Lesson 4: Making Images


OBJECTIVE:

Remote sensing can be in the form of photographs (analog data) that is primarily qualitative; or in the form of numeric values (digital data) that is primarily quantitative. Describe that a Pixel is a picture element, like a square on a piece of graph paper, where remote sensors record information as numbers.

BACKGROUND INFORMATION FOR TEACHERS:

Images, Pictures and Pixels

An image is a picture created by a camera on photographic film (called a photograph) or by a remote sensing detector and displayed on a screen or on paper and called simply an image.

A camera takes light energy and records it chemically on film. The film is then processed and the image transferred to paper where we can look at it. We call this final form a photographic image. Most films have chemicals that are sensitive to visible light energy. This means it will record the same images a human eye can see. Camera film can also be chemically sensitive to the "invisible" infrared energy, and can record on the film images that the human eye cannot see.

Scientists have also created very complex detectors that can sense many different wavelengths in the electromagnetic spectrum. These sensitive instruments record the reflected energy as numbers or digits. Sensors record their measurements as numbers from 0 to 255. This digital information is often recorded on magnetic tape, like in a tape recorder or video cassette, or radioed back to Earth. Computers then put these numbers together and make pictures.

Remember, what an image looks like depends on two things: the scale -- the relationship of the size on the photo to the area covered on the ground, and resolution -- the detail and clarity of the image. Each digital number represents a small square area on the ground. This small square area is called a picture element, or pixel, on the image. A remote sensing instrument with a pixel size of 30 meters on a side would at an area on the ground that is 30 meters square, and then assign a code (a number from 0 to 255 representing a shading or color) to it to identify that square. The Denver Museum of Natural History describes it like this:

Imagine how a football stadium and the surrounding parking lot might appear on a satellite image. A football field approximately 100 meters long and 60 meters wide would comprise 6 squares, 30 m by 30 m. The final image would contain 6 pixels showing green (if in visible light) or the infrared signature of living grass (if in infrared and assuming no Astroturf!) surrounded by pixels of a different color or shading representing the stands, parking lot and streets. A single tree (diameter of 5 meters) in a parking lot would not show up since most of the square would be pavement. The one code for that pixel would have to represent a square that is mostly pavement, thereby eliminating the image of the tree itself.
The image this process creates is really like a paint-by-numbers picture. The digital number values are assigned colors, and can then be put together on a TV- like monitor, and put on paper to look like a photographic image. The pixel size determines the images resolution. The pixel size and the scale of the image determine the resolution, or detail of the image.

LESSON:

Share the information from the Background Information for Teachers with your students by discussion or presentation.
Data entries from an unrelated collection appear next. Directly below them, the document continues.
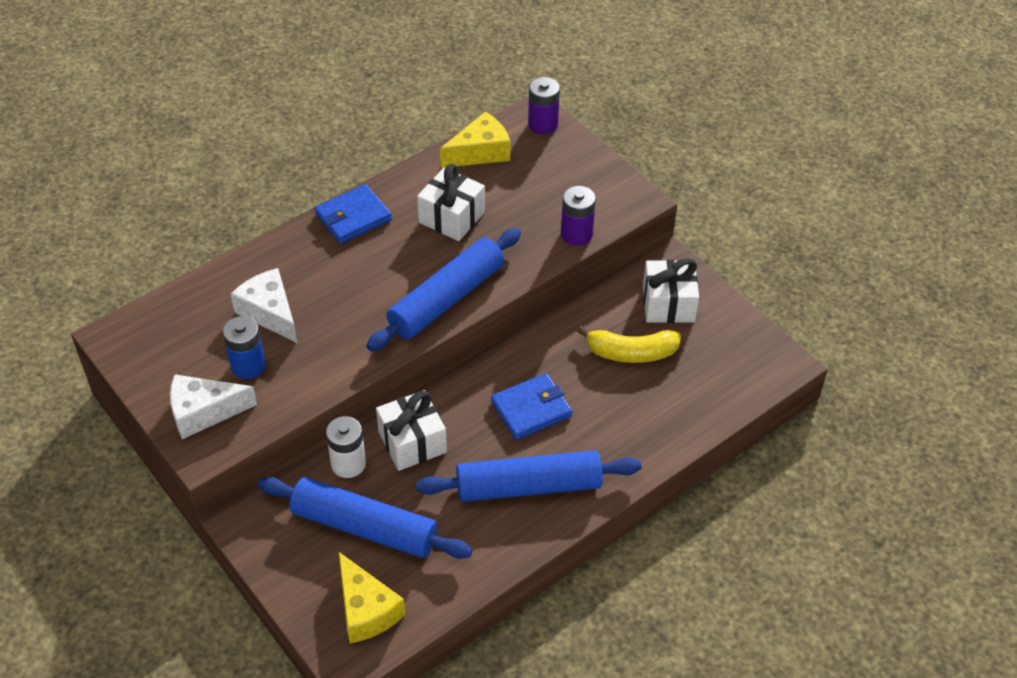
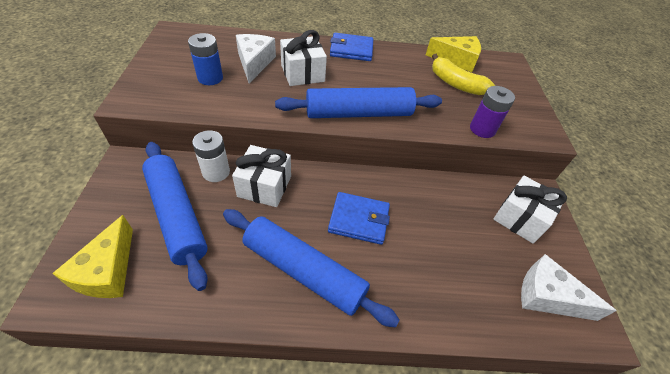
camera: 35 degrees right, 0 degrees up
(204, 412) = (158, 84): white cheese -> white cheese (547, 296)
(452, 217) = (407, 78): white gift -> white gift (302, 73)
(543, 124) = (509, 67): purple battery -> none
(631, 353) = (465, 232): yellow banana -> yellow banana (456, 84)

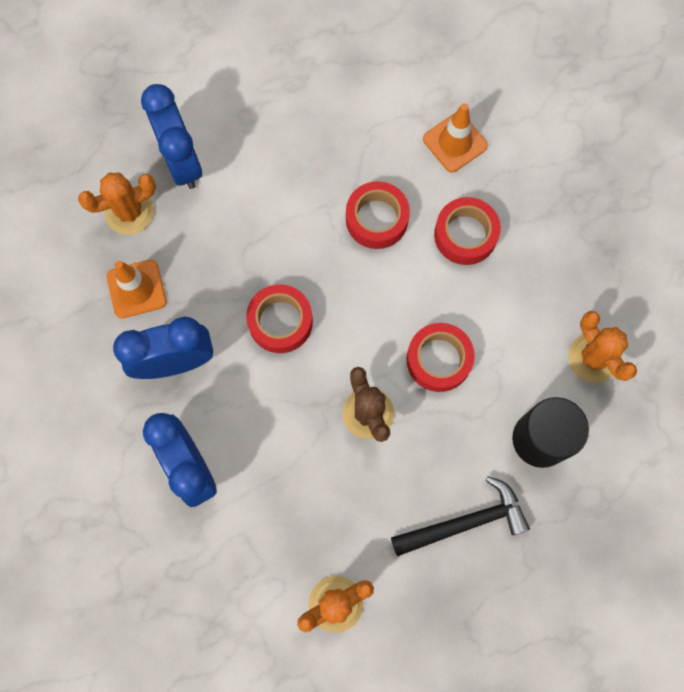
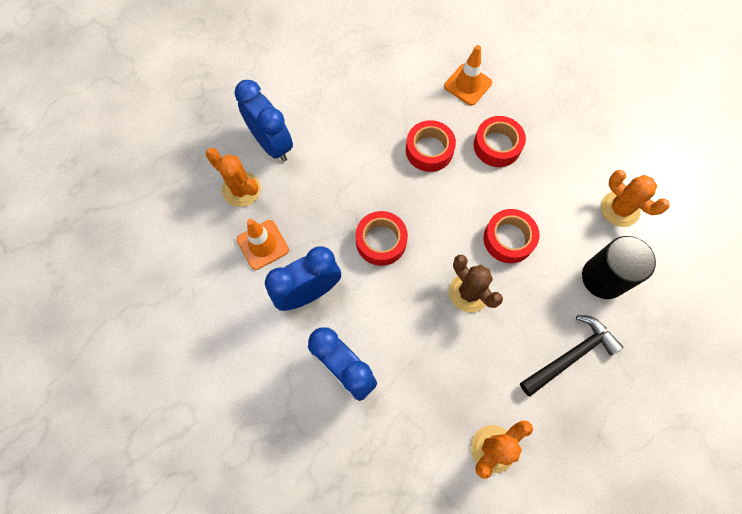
camera: 15 degrees left, 5 degrees down
(129, 212) = (241, 189): orange cactus -> orange cactus turned 75 degrees clockwise

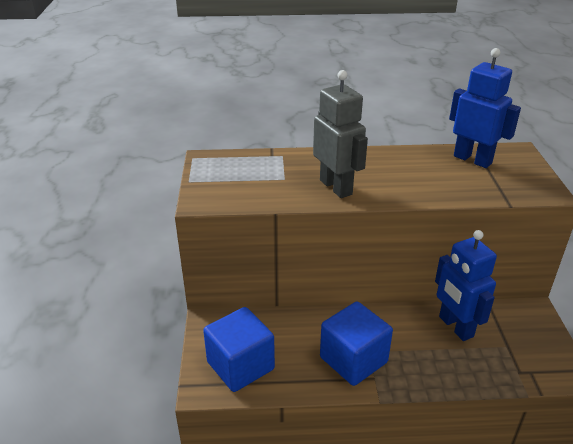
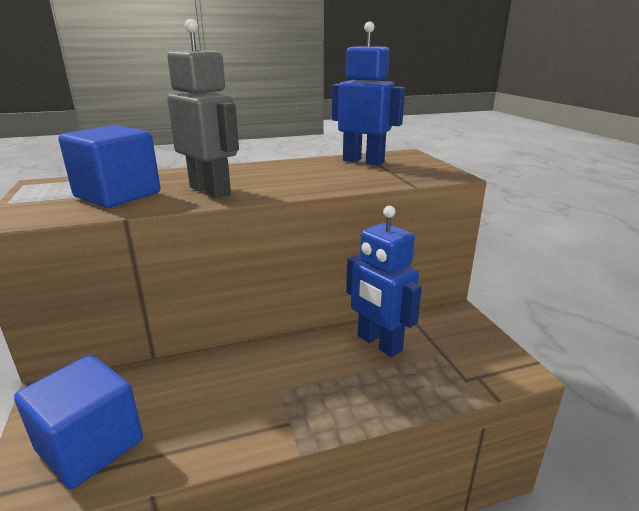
camera: 15 degrees left, 10 degrees down
(353, 360) = (258, 405): blue cube -> blue cube (118, 195)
If you can check out a book from the library that has remote sensing images in it, show these to the class.

ACTIVITY:

Give each pair of students a simple black and white picture -- or a xerox of a picture to make it black and white. Have students place the transparent grid over the black and white picture. The students should number the clear grid starting with one across the top of each column, and assign letters down the left side for each row. One student will assign a code number to each square based on the amount of each square that is black. The first student is the "digitizer."

0 = no black, square is entirely white
1 = less than 1/2 of the square is black (mostly white)
2 = 1/2 or more but not all is black (mostly black)
3 = the entire square is black
These code numbers are called out to the second student. The second student is the "computer" and takes the information and translates it into an imaging. Using a sheet of graph paper with the same numbers across the top and letters down the side (although the grid size of the squares does not need to be the same) the second student colors in the appropriate square using three contrasting shades of crayon, or shades of grey with a pencil.

0 = no black, leave square white
1 = light gray shading, or lightest crayon
2 = darker grey shading, or darker crayon
3 = darkest grey/black shading or black crayon

OTHER IDEAS:

Similar and further activities can be found in materials from the Ground Truth Studies Project of the Aspen Global Change Institute, or the Everyday Weather Project.